+++ MATERIAL FOR THIS TASK

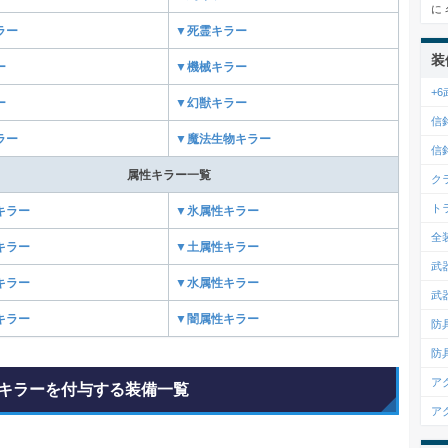
に
ラー
▼死霊キラー
装
ー
▼機械キラー
+
ー
▼幻獣キラー
信
ラー
▼魔法生物キラー
信
属性キラー一覧
ク
ト
キラー
▼氷属性キラー
全
キラー
▼土属性キラー
武
キラー
▼水属性キラー
武
キラー
▼闇属性キラー
防
防
ア
キラーを付与する装備一覧
ア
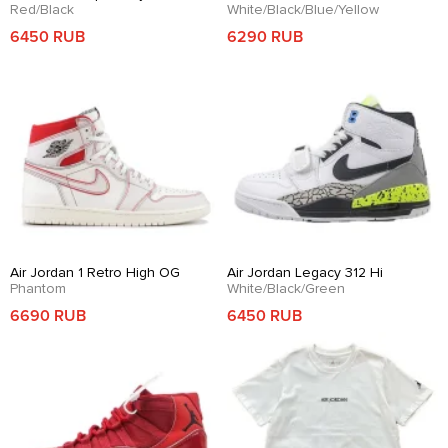
Red/Black
White/Black/Blue/Yellow
6450 RUB
6290 RUB
Air Jordan 1 Retro High OG
Air Jordan Legacy 312 Hi
Phantom
White/Black/Green
6690 RUB
6450 RUB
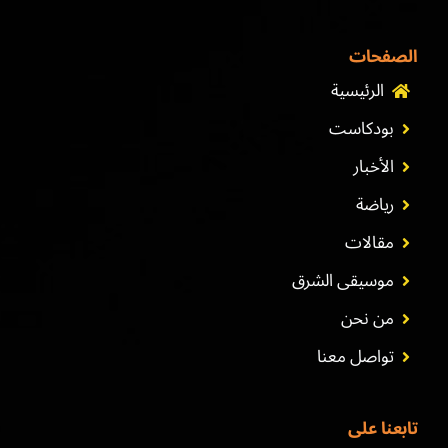
الصفحات
الرئيسية
بودكاست
الأخبار
رياضة
مقالات
موسيقى الشرق
من نحن
تواصل معنا
تابعنا على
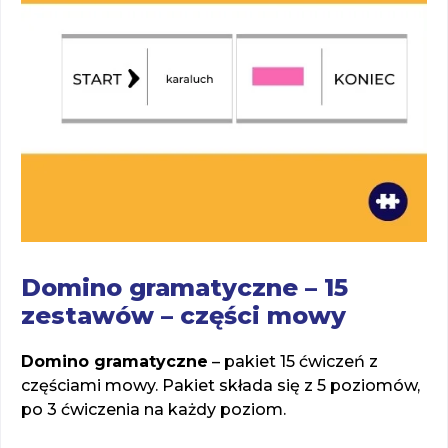
Domino gramatyczne – 15
zestawów – części mowy
Domino gramatyczne
– pakiet 15 ćwiczeń z
częściami mowy. Pakiet składa się z 5 poziomów,
po 3 ćwiczenia na każdy poziom.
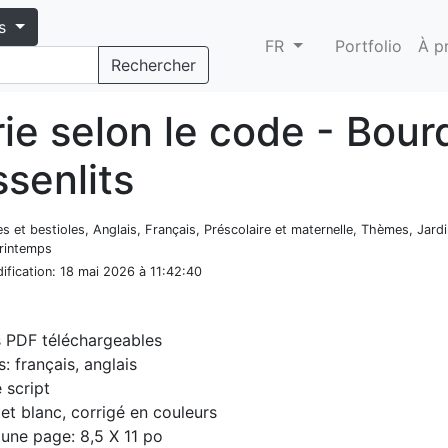
s
FR
Portfolio
À p
Rechercher
rie selon le code - Bou
ssenlits
es et bestioles, Anglais, Français, Préscolaire et maternelle, Thèmes, Jard
Printemps
ification
: 18 mai 2026 à 11:42:40
s PDF téléchargeables
: français, anglais
e script
 et blanc, corrigé en couleurs
d'une page: 8,5 X 11 po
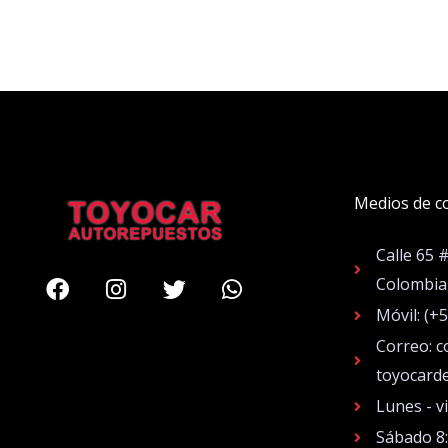
Medios de c
Calle 65 
Facebook
Instagram
Twitter
Whatsapp
Colombia
Móvil: (+
Correo: c
toyocard
Lunes - v
Sábado 8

++++++

#### [EXERCISE BRIEF]
Leave the pictures out, and retype exactly the lines from the one containing "Domino gramatyczne – 15" through the last line of the entries above, both included.

#### [EXERCISE SOLUTION]
Domino gramatyczne – 15
zestawów – części mowy
Domino gramatyczne
– pakiet 15 ćwiczeń z
częściami mowy. Pakiet składa się z 5 poziomów,
po 3 ćwiczenia na każdy poziom.
s
FR
Portfolio
À p
Rechercher
rie selon le code - Bou
ssenlits
es et bestioles, Anglais, Français, Préscolaire et maternelle, Thèmes, Jard
Printemps
ification
: 18 mai 2026 à 11:42:40
s PDF téléchargeables
: français, anglais
e script
 et blanc, corrigé en couleurs
d'une page: 8,5 X 11 po
Medios de c
Calle 65 
Facebook
Instagram
Twitter
Whatsapp
Colombia
Móvil: (+
Correo: c
toyocard
Lunes - v
Sábado 8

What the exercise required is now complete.